Mereka berkebun di lahan Dinas Pertanian Kota Ternate. Warga menikmati hasil tanpa perlu bagi ke pemerintah.

“Lahan kami berikan pengelolaan kepada para petani. Hasilnya jadi milik mereka. Kami juga berikan dukungan sejumlah fasilitas dari air hingga bantuan bibit dan sarana produksi lain.Termasuk upaya membantu pemasaran,” kata Thamrin Marsaoly , Kepala Dinas Pertanian Kota Ternate Januari lalu.

 

Pepaya, juga ditanam secara organik di lahan perkebunan warga di Kota Ternate. Foto: Mahmud Ichi/ Mongabay Indonesia

 

Menurut dia, kawasan ini akan dikembangakan dengan model urban farming. Mengingat terbatas di Kota Ternate dan sebagian besar warga memiliki kebiasan menanam dan mengelola tanaman tahunan. Di Ternate, terbilang cocok dikembangkan model pertanian organik ini, demi pemanfaatan lahan secara maksimal.

“Prinsipnya siapa mau menanam akan menikmati hasilnya. Jika mereka lakukan, pemerintah memberikan dukungan sepenuhnya demi kesejahteraan petani.”

Di lahan ini, sudah mulai dikunjungi berbagai pihak. Bahkan saat panen beberapa jenis hortikutura sempat dihadiri Dirjen Tanaman Hortikultura Kementerian Pertanian, Prihasto Setyanto.

Saat hadir dalam panen itu Kementan menyerahkan sejumlah bantuan saprodi bagi petani di Loto.

Kelurahan Loto, Kecamatan Ternate Barat adalah satu kelurahan di daerah rawan bencana Hunungapi Gamalama. Hutan dan tanah disini hampir setiap saat terguyur debu vulkanik. Debu gunung ini diyakini warga sangat menyuburkan tanah.

Karena itu, meskipun bertanam di lahan dengan samping kiri kanan perkebunan kelapa, cengkih pala serta durian, lahan terbilang sangat produktif. ”Lahan masih sangat subur mungkin juga karena pengaruh abu gunung.”

Apa yang dirintis Nami dan beberapa warga di Loto ini selain sebagai usaha berkebun organik dengan tanaman hortikultura,   juga ada rencana kembangkan agrowisata di Ternate.
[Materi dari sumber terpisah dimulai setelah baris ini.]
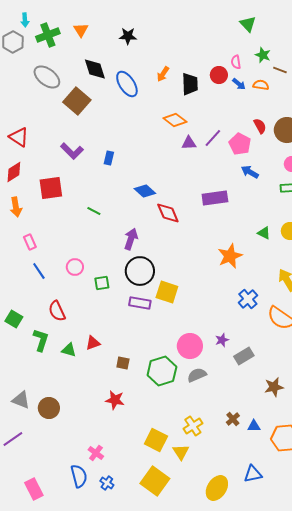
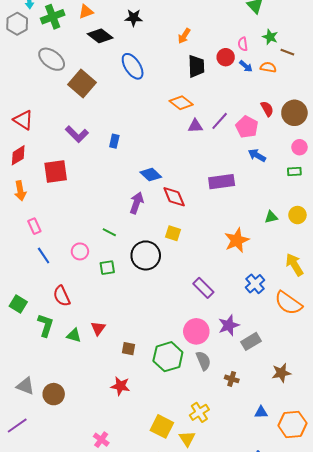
orange triangle: (81, 30) -> (86, 12), turned 42
black diamond: (95, 69) -> (100, 36), moved, turned -35
orange arrow: (163, 74) -> (184, 36), moved
green line: (94, 211) -> (109, 232), moved
green triangle: (264, 233) -> (271, 217), turned -40
purple arrow: (131, 239) -> (137, 203), moved
yellow square: (167, 292) -> (173, 233), moved, size x0.7
purple rectangle: (140, 303) -> (203, 288), moved, turned 35
purple star: (222, 340) -> (229, 325), size x1.5
red triangle: (93, 343) -> (98, 328), turned -35
gray semicircle: (197, 375) -> (203, 361), turned 90
brown cross: (233, 419) -> (232, 379), moved, turned -32

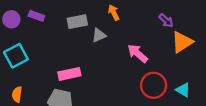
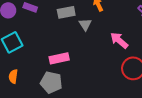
gray triangle: (99, 35) -> (85, 24), turned -40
Upaya ini didorong sebagai bentuk memanfaatkan lahan terbatas karena hampir semua diisi tanaman tahunan. Selain itu memanfaatkan pemandangan alam nan indah dari daerah puncak di Kecamatan Ternate Barat, Kota Ternate.

Selain menikmati pemandangan kebun organik, di sini juga bisa membeli dan memanen cabai, tomat maupun sayuran.

“Kita kolaborasi dengan instansi terkait membangun sarana pendukungnya. Kita juga sudah dijanjikan Kementan mendukung rencana pengembangan urban farming ini dengan pembiayaan.”

 

Kamil Ishak, warga Loto, Kota Ternate bertani dengan pola tanam organik sejak 2013 hingga kini. Di lahan pertanian Kamil tanam dominan tomat dan cabai.